Her mammoth task of picking apart 400 years of family history was made much easier thanks to papers and data - already collected by her cousins Harry Tipping and George Hinds.

"They had already done a lot of research, but I made some discoveries myself as well," comments Craig.

"Although I basically knew what my own ancestral situation was, I found out a lot of things that I didn't really know about it. It turned out to be a lot more complicated than even I had thought, which was all very interesting.

"In a way, it was all about putting the particular into the general, or inferring the general from the particular - showing how intertwined we all are."

It was this attitude that helped Craig weather even the most startling of discoveries during her research.

"As a young girl I would have been horrified to discover I was related to someone like William Blacker," chuckles the author of her fiercely Protestant and enthusiastically sectarian ancestor. "I would have kept very quiet about that. But I find it intriguing now.

"In fact, I was always aware of the Protestant side of the family. There are some frightful cases of people reaching the age of 20 or so and having never spoken to a person of the other religion. At least I didn't have that.

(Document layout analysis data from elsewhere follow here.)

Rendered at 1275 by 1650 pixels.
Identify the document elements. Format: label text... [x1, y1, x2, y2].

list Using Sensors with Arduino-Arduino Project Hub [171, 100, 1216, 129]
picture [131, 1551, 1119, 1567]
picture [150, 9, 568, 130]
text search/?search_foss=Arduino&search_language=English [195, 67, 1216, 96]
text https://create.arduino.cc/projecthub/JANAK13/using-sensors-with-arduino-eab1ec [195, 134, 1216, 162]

"It's easy to give your complete allegiance to one side or the other, but I do think that if people did go back even a few generations they might find something that would surprise them or get them to think about things a little more clearly."

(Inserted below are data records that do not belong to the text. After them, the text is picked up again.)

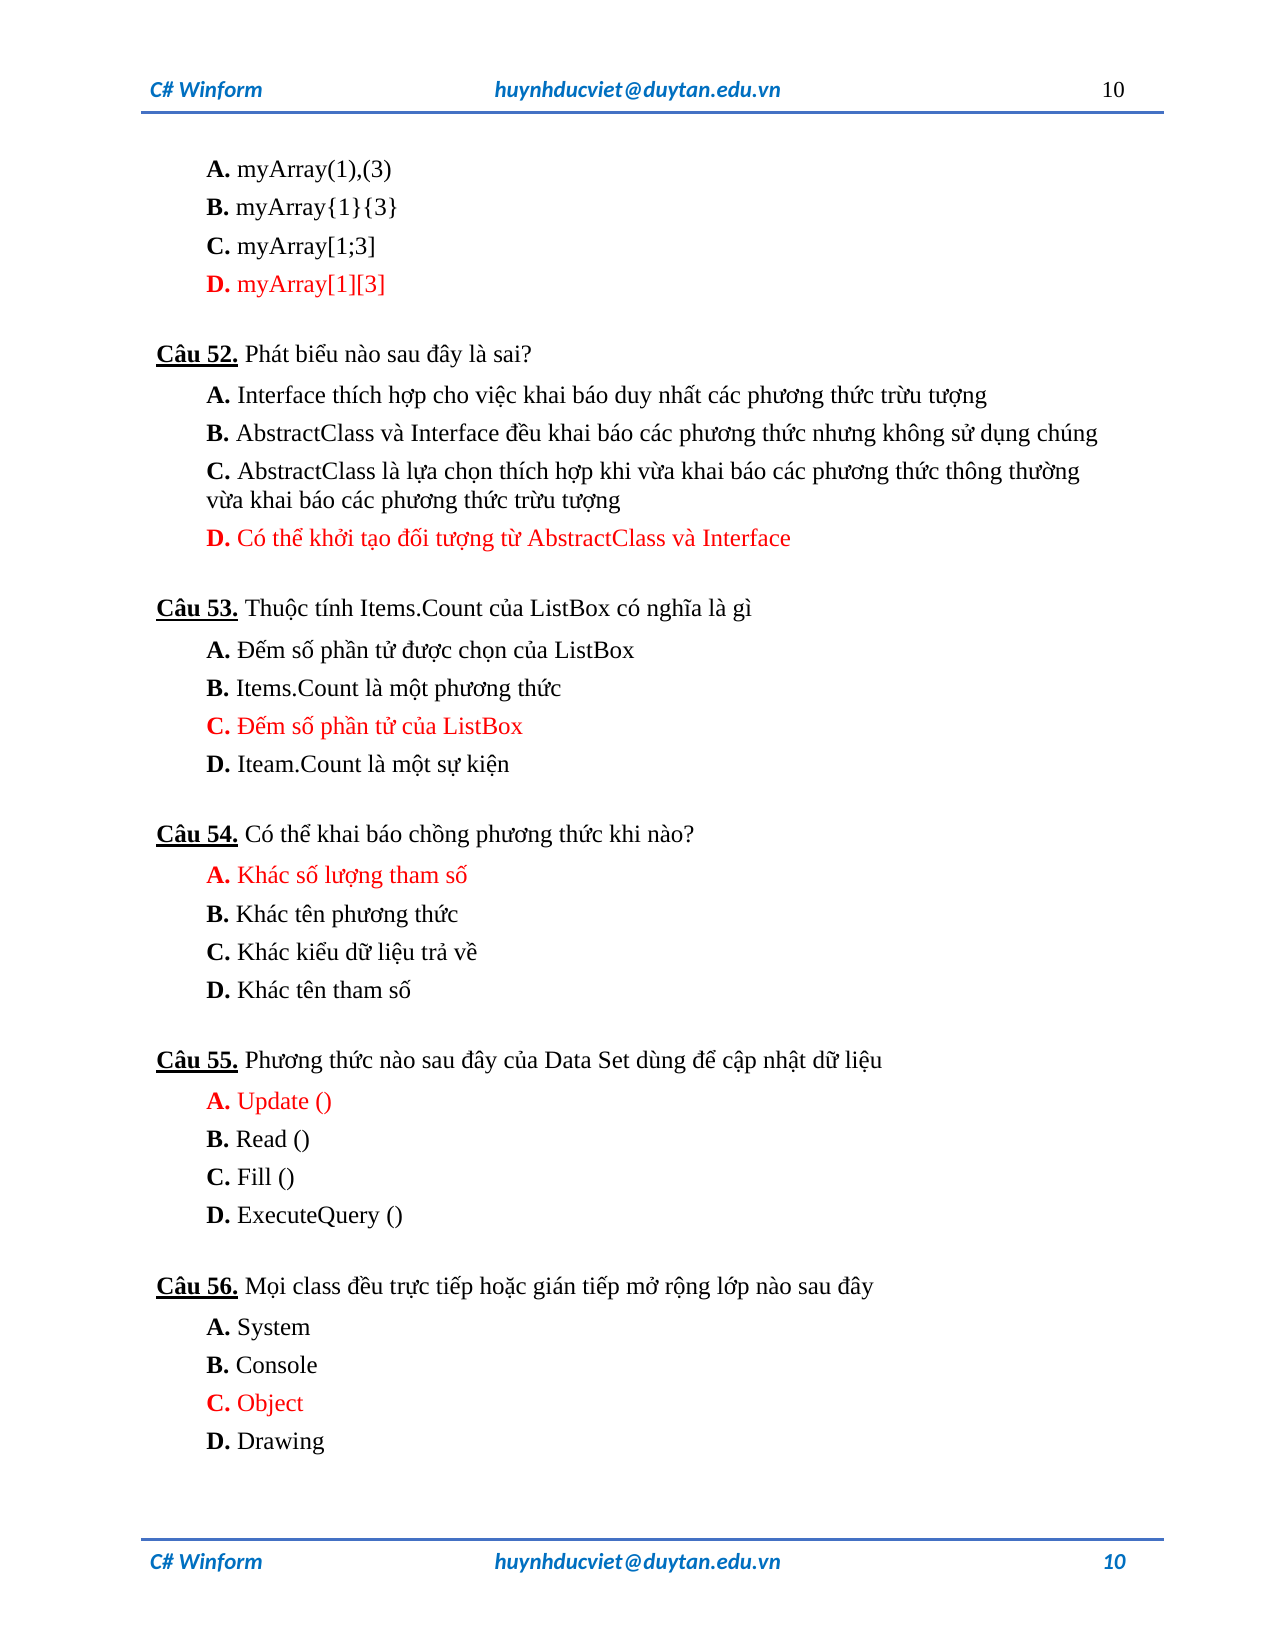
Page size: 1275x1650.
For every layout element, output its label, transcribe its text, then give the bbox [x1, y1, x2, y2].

text Câu 54. Có thể khai báo chồng phương thức khi nào? [156, 819, 1119, 848]
list Interface thích hợp cho việc khai báo duy nhất các phương thức trừu tượng [206, 380, 1119, 409]
list Đếm số phần tử được chọn của ListBox [206, 635, 1119, 663]
list Items.Count là một phương thức [206, 673, 1119, 701]
text Câu 53. Thuộc tính Items.Count của ListBox có nghĩa là gì [156, 593, 1119, 622]
list myArray(1),(3) [206, 154, 1119, 183]
list System [206, 1312, 1119, 1341]
list Có thể khởi tạo đối tượng từ AbstractClass và Interface [206, 523, 1119, 552]
list Drawing [206, 1426, 1119, 1455]
list myArray[1][3] [206, 269, 1119, 297]
list AbstractClass và Interface đều khai báo các phương thức nhưng không sử dụng chúng [206, 418, 1119, 447]
list Update () [206, 1086, 1119, 1115]
list myArray[1;3] [206, 231, 1119, 259]
list Khác kiểu dữ liệu trả về [206, 937, 1119, 965]
list Read () [206, 1124, 1119, 1153]
text Câu 56. Mọi class đều trực tiếp hoặc gián tiếp mở rộng lớp nào sau đây [156, 1271, 1119, 1299]
list Fill () [206, 1162, 1119, 1191]
list Khác tên phương thức [206, 899, 1119, 927]
list Console [206, 1350, 1119, 1379]
text Câu 55. Phương thức nào sau đây của Data Set dùng để cập nhật dữ liệu [156, 1045, 1119, 1074]
list Khác tên tham số [206, 975, 1119, 1004]
list Object [206, 1388, 1119, 1417]
list Khác số lượng tham số [206, 860, 1119, 889]
list Iteam.Count là một sự kiện [206, 749, 1119, 778]
list AbstractClass là lựa chọn thích hợp khi vừa khai báo các phương thức thông thường vừa khai báo các phương thức trừu tượng [206, 456, 1080, 514]
list myArray{1}{3} [206, 192, 1119, 221]
list ExecuteQuery () [206, 1201, 1119, 1229]
list Đếm số phần tử của ListBox [206, 711, 1119, 740]
text Câu 52. Phát biểu nào sau đây là sai? [156, 339, 1119, 368]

Indeed, given the ongoing furore over the removal of the Union flag from Belfast city hall, this avidly anti-sectarian work couldn't have been published at a more appropriate moment in Northern Ireland's complex history.

"Although a lot of us were educated separately and we have different traditions and everything else, that was beginning to be a bit eroded in the last generation," says Craig.

"But then you get things like the flag protests. You just wonder if things are going to slip back again into the terrible situation that we had in the past.

"I don't think it will happen, but I did write this book to contribute to the intergrationalist ideal in whatever small way that I can."

Craig left Belfast for London when she was 20. She eventually returned to live in the north with her Welsh husband, Geoffrey, in 1999.

She believes that watching the Troubles erupt from the other side of the Irish Sea helped her to get a grip on the turmoil engulfing her homeland.

"In a way it was quite good for me to live in England for a long time, because it did give me a certain perspective on the whole situation," says Craig.

"Of course, I've since come back. But I think in a way it would be good thing if everyone in Northern Ireland went away for a time."

Failing that, they should have a go at reading her book.

A Twisted Root: Ancestral Entanglements in Ireland is out now, published by Blackstaff Press.